Guardians of minor currencies, including the Israeli shekel, Chinese renminbi and most of the European Union accession currencies, are starting to take more of an interest in hedge funds' foreign exchange trading activities because they fear it could put undue pressure on the country's exchange rate. The central banks' moves are prompted by a switch toward emerging market currencies by hedge funds because of the lack of volatility in the major foreign exchange markets.

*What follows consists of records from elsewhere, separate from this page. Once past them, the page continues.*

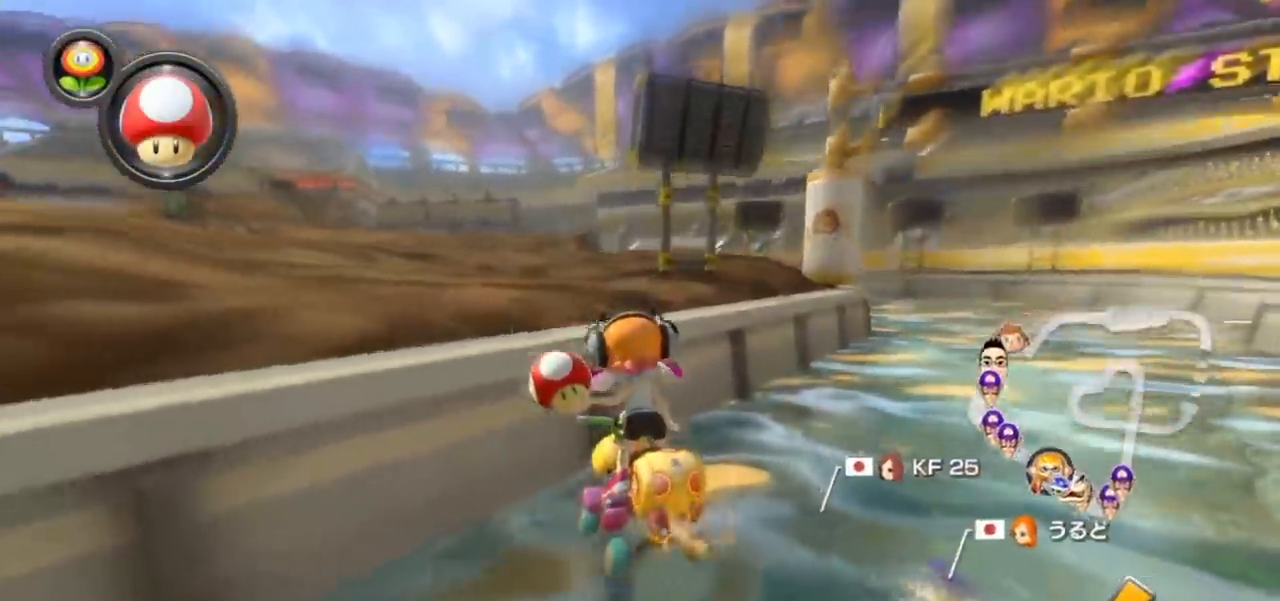
{"buttons": ["A", "R1"], "left_stick": "center", "events": [[67, "left_stick", "down"], [317, "left_stick", "center"]]}
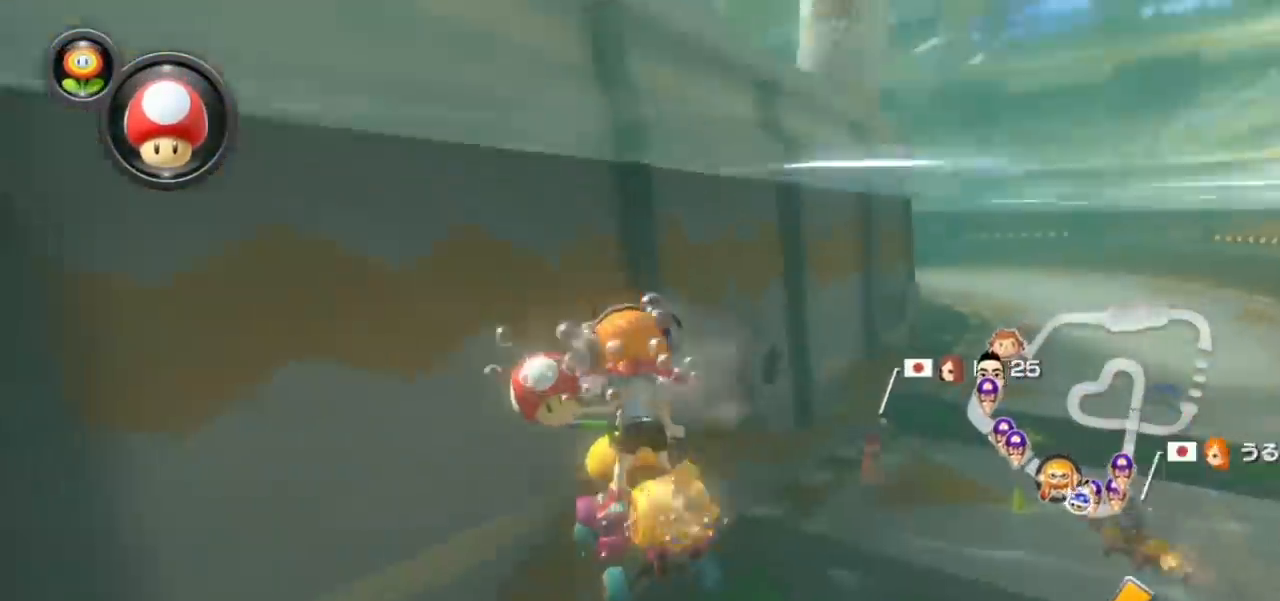
{"buttons": ["A", "R1"], "left_stick": "center", "events": [[350, "left_stick", "right"], [433, "left_stick", "center"]]}
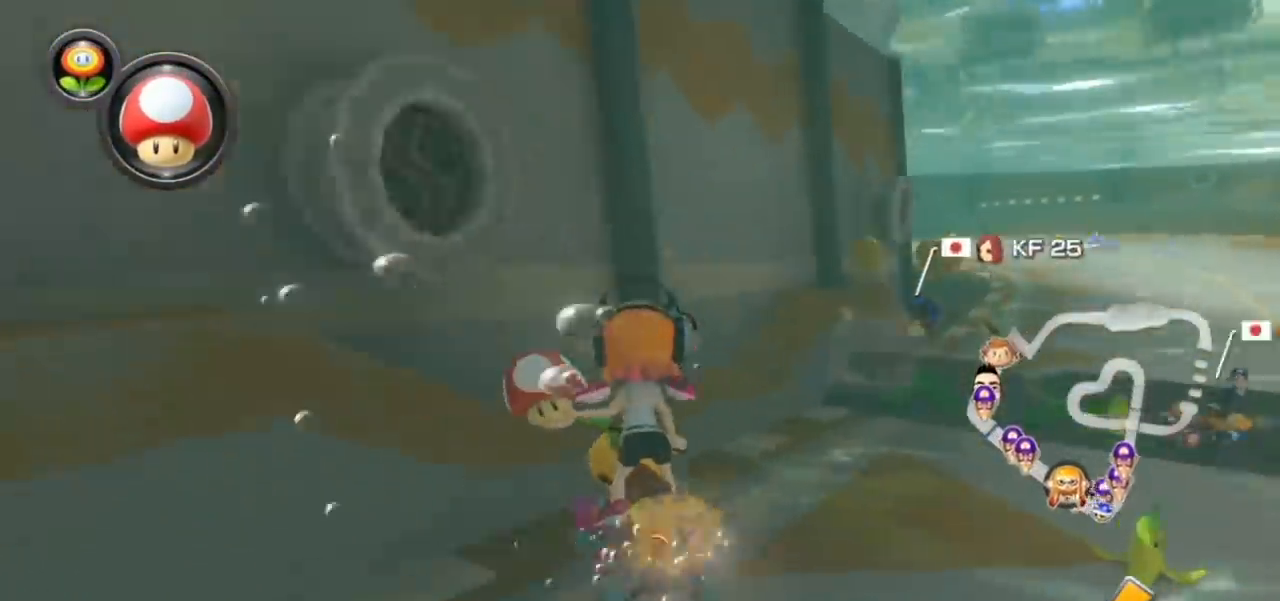
{"buttons": ["A", "R1"], "left_stick": "center", "events": [[17, "left_stick", "right"], [350, "left_stick", "center"]]}
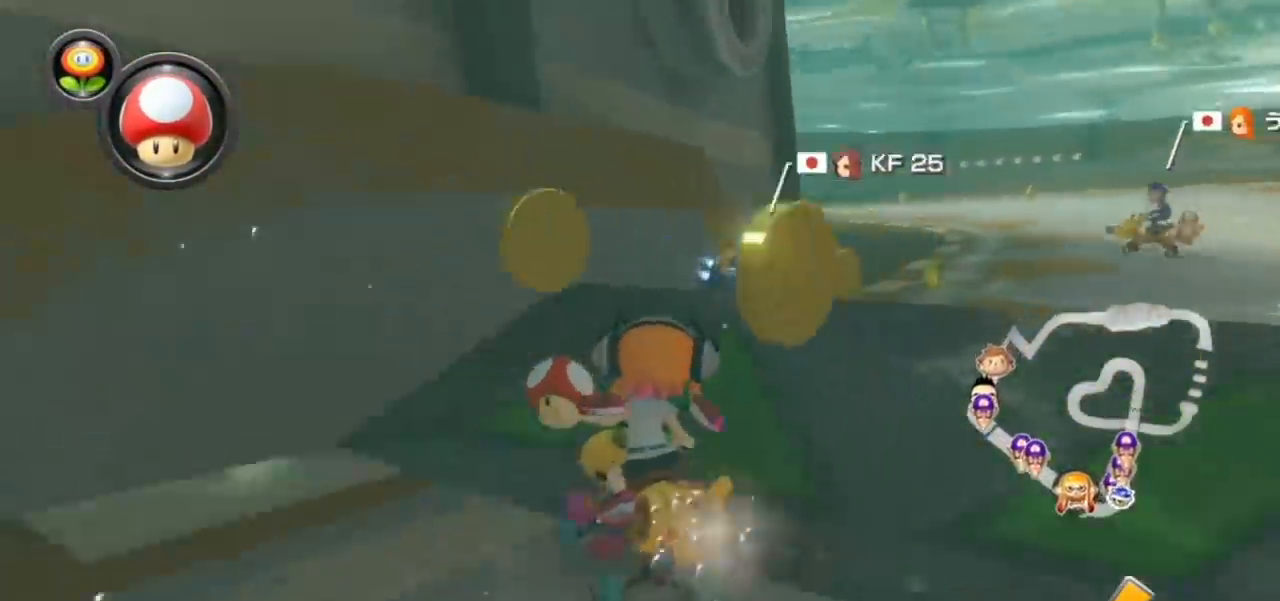
{"buttons": ["A", "R1"], "left_stick": "center", "events": [[267, "left_stick", "left"], [350, "left_stick", "center"]]}
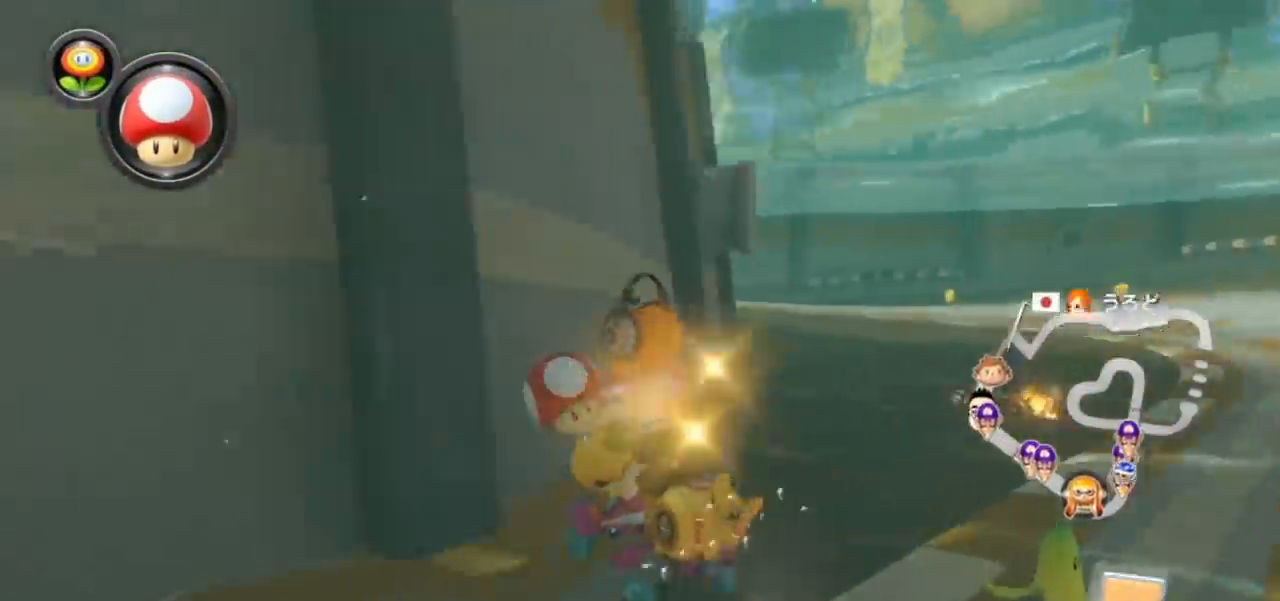
{"buttons": ["A", "R1"], "left_stick": "left", "events": [[133, "L1", "down"], [150, "left_stick", "right"], [233, "L1", "up"], [283, "left_stick", "left"], [350, "left_stick", "down-right"], [383, "L1", "down"], [417, "left_stick", "left"], [483, "L1", "up"]]}
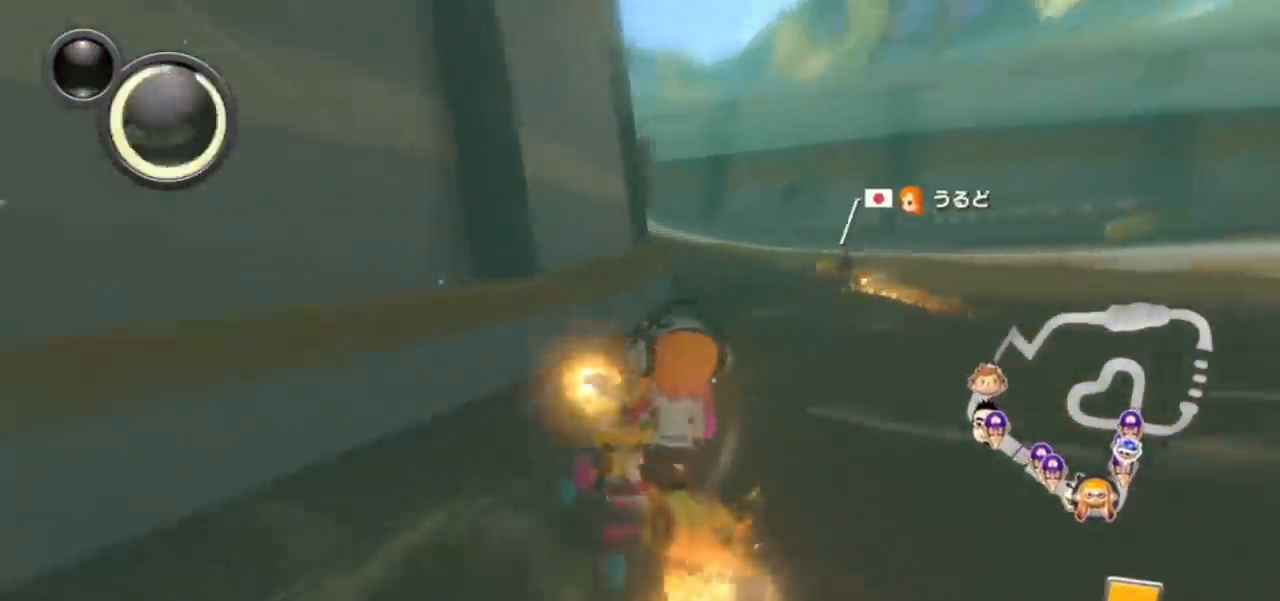
{"buttons": ["A", "R1"], "left_stick": "right", "events": [[67, "L1", "down"], [150, "L1", "up"], [217, "L1", "down"], [300, "L1", "up"], [367, "L1", "down"], [417, "left_stick", "right"], [450, "L1", "up"]]}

One foreign exchange trader said he has spoken to several central banks this year that are actively looking to understand and predict how funds profit from currency trading. In July, Jonathan Kearns and Phil Manners at the Reserve Bank of Australia wrote a paper titled, 'The Profitability of Speculators in Currency Futures Markets,' which considered explanations of how currency speculators are able to profit at the expense of other market participants. One suggestion is speculators have more accurate forecasting techniques at their disposal. The trader said some central banks looked at using the triggers of black box trading strategies to give them warning as to when their currency might come under pressure.
Meir Sokoler, deputy governor of the Bank of Israel, said he looks at data on flows in the local currency and has noticed hedge fund trading. "We find that the speculative activity of these bodies is of a stabilizing kind," he noted. But the bank would be concerned if the funds all took a similar position against the shekel. "From my perspective it's important to see that they behave heterogeneously," he added.
China has recently taken action against speculative trading of its currency. Funds appear to have flooded China with so-called hot money this year. Peter Zhang, author of Chinese Yuan Derivative Products, estimates the non-trade current account will be USD80.6 billion this year, compared to USD20.3 billion last year. China announced last week it had fined 70 companies and banks for speculative trading. One currency fund manager noted this kind of reaction could become more common from countries where the currency is being squeezed and it could result in closing out both speculative and genuine investment.
The Bank for International Settlements said hedge funds are largely responsible for the exponential growth of the foreign exchange market in its triennial study of the global foreign exchange market, published in September. It estimated daily global turnover in the OTC derivatives market had grown 112% at current exchange rates to USD1.2 trillion in April 2004.